As noted earlier, I haven't found the new reference image tool to be particularly usable. A reference image should be visible and stationary while drawing. I'm often panning and zooming while working, but if the reference image gets panned or zoomed off screen, it becomes useless. I also frequently need to just have a zoomed in portion of the reference image up, so I can refine details of it, which the old docker did perfectly, since it allows for sizing that window area and zooming within it independently.

More natural media brushes is always welcome, particularly from the base install. This is one area where I sometimes look back at Painter for, as it had such a wealth of natural media brushes. Recreating them myself isn't always possible (i.e. doesn't produce good results).

What sets Krita apart from the other tools that you use?

Being free is an extremely impressive feature for this product. While that doesn't relate to features, the fact that a tool of this level of capability is free is amazing. It has successfully replaced a $500 professional tool without sacrificing much of anything.

Something Krita excels at for me is being able to handle very large canvases without crashing or slowing down. This was a point of concern for me with Painter and I was amazed that Krita was able to continue running at full speed at progressively larger canvas sizes. While I do still learn about its limits, I'm able to push it farther than what I used to have.

If you had to pick one favourite of all your work done in Krita so far, what would it be, and why?

I've done a lot of different pieces over the last three years for Never Dot, many I'm very proud of, many that I cringe at. But one of the more exciting pieces I did recently was for last Halloween, which features a lot of my characters packed into a tight scene. Highly detailed scenes have always interested me, because you can see something new time and time again when you come back to it.
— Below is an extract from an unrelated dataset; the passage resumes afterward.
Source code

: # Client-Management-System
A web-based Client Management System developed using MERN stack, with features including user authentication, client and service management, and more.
Playing with lighting effects is also something I quite enjoy and this one takes advantage of it a lot. I previously noted that I have a hard time sticking to one genre and if anything highlights that, it's this scene with sci-fi, fantasy, modern day, dragons, and steampunk marching around.
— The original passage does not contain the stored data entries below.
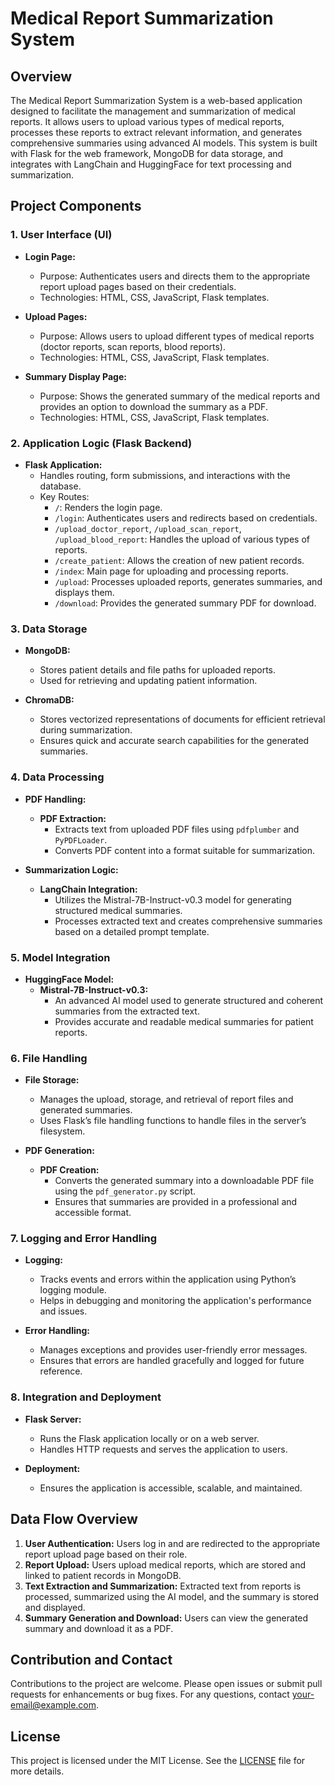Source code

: # Medical Report Summarization System

## Overview

The Medical Report Summarization System is a web-based application designed to facilitate the management and summarization of medical reports. It allows users to upload various types of medical reports, processes these reports to extract relevant information, and generates comprehensive summaries using advanced AI models. This system is built with Flask for the web framework, MongoDB for data storage, and integrates with LangChain and HuggingFace for text processing and summarization.

## Project Components

### 1. User Interface (UI)

- **Login Page:** 
  - Purpose: Authenticates users and directs them to the appropriate report upload pages based on their credentials.
  - Technologies: HTML, CSS, JavaScript, Flask templates.

- **Upload Pages:** 
  - Purpose: Allows users to upload different types of medical reports (doctor reports, scan reports, blood reports).
  - Technologies: HTML, CSS, JavaScript, Flask templates.

- **Summary Display Page:** 
  - Purpose: Shows the generated summary of the medical reports and provides an option to download the summary as a PDF.
  - Technologies: HTML, CSS, JavaScript, Flask templates.

### 2. Application Logic (Flask Backend)

- **Flask Application:**
  - Handles routing, form submissions, and interactions with the database.
  - Key Routes:
    - `/`: Renders the login page.
    - `/login`: Authenticates users and redirects based on credentials.
    - `/upload_doctor_report`, `/upload_scan_report`, `/upload_blood_report`: Handles the upload of various types of reports.
    - `/create_patient`: Allows the creation of new patient records.
    - `/index`: Main page for uploading and processing reports.
    - `/upload`: Processes uploaded reports, generates summaries, and displays them.
    - `/download`: Provides the generated summary PDF for download.

### 3. Data Storage

- **MongoDB:**
  - Stores patient details and file paths for uploaded reports.
  - Used for retrieving and updating patient information.

- **ChromaDB:**
  - Stores vectorized representations of documents for efficient retrieval during summarization.
  - Ensures quick and accurate search capabilities for the generated summaries.

### 4. Data Processing

- **PDF Handling:**
  - **PDF Extraction:** 
    - Extracts text from uploaded PDF files using `pdfplumber` and `PyPDFLoader`.
    - Converts PDF content into a format suitable for summarization.

- **Summarization Logic:**
  - **LangChain Integration:**
    - Utilizes the Mistral-7B-Instruct-v0.3 model for generating structured medical summaries.
    - Processes extracted text and creates comprehensive summaries based on a detailed prompt template.

### 5. Model Integration

- **HuggingFace Model:**
  - **Mistral-7B-Instruct-v0.3:** 
    - An advanced AI model used to generate structured and coherent summaries from the extracted text.
    - Provides accurate and readable medical summaries for patient reports.

### 6. File Handling

- **File Storage:**
  - Manages the upload, storage, and retrieval of report files and generated summaries.
  - Uses Flask’s file handling functions to handle files in the server’s filesystem.

- **PDF Generation:**
  - **PDF Creation:**
    - Converts the generated summary into a downloadable PDF file using the `pdf_generator.py` script.
    - Ensures that summaries are provided in a professional and accessible format.

### 7. Logging and Error Handling

- **Logging:**
  - Tracks events and errors within the application using Python’s logging module.
  - Helps in debugging and monitoring the application's performance and issues.

- **Error Handling:**
  - Manages exceptions and provides user-friendly error messages.
  - Ensures that errors are handled gracefully and logged for future reference.

### 8. Integration and Deployment

- **Flask Server:**
  - Runs the Flask application locally or on a web server.
  - Handles HTTP requests and serves the application to users.

- **Deployment:**
  - Ensures the application is accessible, scalable, and maintained.
  

## Data Flow Overview

1. **User Authentication:** Users log in and are redirected to the appropriate report upload page based on their role.
2. **Report Upload:** Users upload medical reports, which are stored and linked to patient records in MongoDB.
3. **Text Extraction and Summarization:** Extracted text from reports is processed, summarized using the AI model, and the summary is stored and displayed.
4. **Summary Generation and Download:** Users can view the generated summary and download it as a PDF.

## Contribution and Contact

Contributions to the project are welcome. Please open issues or submit pull requests for enhancements or bug fixes. For any questions, contact [your-email@example.com](mailto:your-email@example.com).

## License

This project is licensed under the MIT License. See the [LICENSE](LICENSE) file for more details.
What techniques and brushes did you use in it?

My work is mostly cartoon art and painted backgrounds. I created my own pen brush, as none of the ones in Krita were quite the same as what I was used to. It's a simple solid brush with hard edges.

I use the hard light layer mode for shading, using the inherit alpha feature to limit the shadows to the foreground character. This feature has saved me immense amounts of time.

Another extremely useful capability is filling line art into a different paint layer. This saves hours of my time.

Where can people see more of your work?

I put almost all of my work up on my website and various social media accounts. You can find my comics, drawing practice, and links to my children's books on my website at: https://neverdot.com

You can also look me up on Instagram (@neverdotworld), Twitter (@neverdot), and Reddit (/u/NeverDot). I've also got a YouTube channel where you can see the real me! Find that at https://youtube.com/neverdot.

I've self-published four children's books featuring my world which are fully illustrated with my work. The first book used Painter and the next three were completely done in Krita! You can get those on Amazon, Indigo, and other book websites. Check out my website details on the books!

Anything else you'd like to share?

Krita being open-source is a huge victory for both the open-source movement and digital artists. Anyone with a computer now has access to a fully capable drawing solution that compromises on nothing (well, maybe text support). If my professional Never Dot work becomes highly successful, I'll definitely be looking to financially support the Krita development team to ensure future generations of artists are able to benefit from such a polished art tool. Thank you Krita team! Your dedication to the project shows and everyone using Krita is thankful for having you working behind the scenes.